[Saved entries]
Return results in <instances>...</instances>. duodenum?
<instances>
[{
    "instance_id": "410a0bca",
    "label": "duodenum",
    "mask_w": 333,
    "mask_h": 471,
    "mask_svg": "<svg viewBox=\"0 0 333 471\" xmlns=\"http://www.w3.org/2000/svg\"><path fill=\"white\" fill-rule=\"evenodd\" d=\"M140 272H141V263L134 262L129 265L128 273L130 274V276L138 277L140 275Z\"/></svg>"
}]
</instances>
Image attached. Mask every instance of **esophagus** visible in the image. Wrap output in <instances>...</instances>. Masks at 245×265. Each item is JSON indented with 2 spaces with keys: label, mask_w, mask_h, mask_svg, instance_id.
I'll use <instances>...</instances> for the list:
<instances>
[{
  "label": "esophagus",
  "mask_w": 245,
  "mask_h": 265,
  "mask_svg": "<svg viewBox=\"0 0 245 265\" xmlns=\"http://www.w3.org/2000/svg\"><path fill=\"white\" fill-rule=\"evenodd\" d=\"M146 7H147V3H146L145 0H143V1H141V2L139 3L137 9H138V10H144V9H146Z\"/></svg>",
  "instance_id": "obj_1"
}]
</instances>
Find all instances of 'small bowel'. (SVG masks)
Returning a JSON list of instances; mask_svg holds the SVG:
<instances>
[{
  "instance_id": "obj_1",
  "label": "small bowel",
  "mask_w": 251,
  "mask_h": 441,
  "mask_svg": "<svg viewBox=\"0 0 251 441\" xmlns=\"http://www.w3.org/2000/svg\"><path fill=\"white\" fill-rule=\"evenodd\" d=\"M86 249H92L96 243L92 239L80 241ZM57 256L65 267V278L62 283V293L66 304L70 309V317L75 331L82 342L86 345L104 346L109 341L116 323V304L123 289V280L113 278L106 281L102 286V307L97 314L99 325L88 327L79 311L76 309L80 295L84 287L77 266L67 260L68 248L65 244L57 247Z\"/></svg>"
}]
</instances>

* [YOUR GOAL]: Collect every line in the rows above that contains the string "small".

* [RESPONSE FOR THIS EXERCISE]:
Find all instances of 'small bowel'. (SVG masks)
  "label": "small bowel",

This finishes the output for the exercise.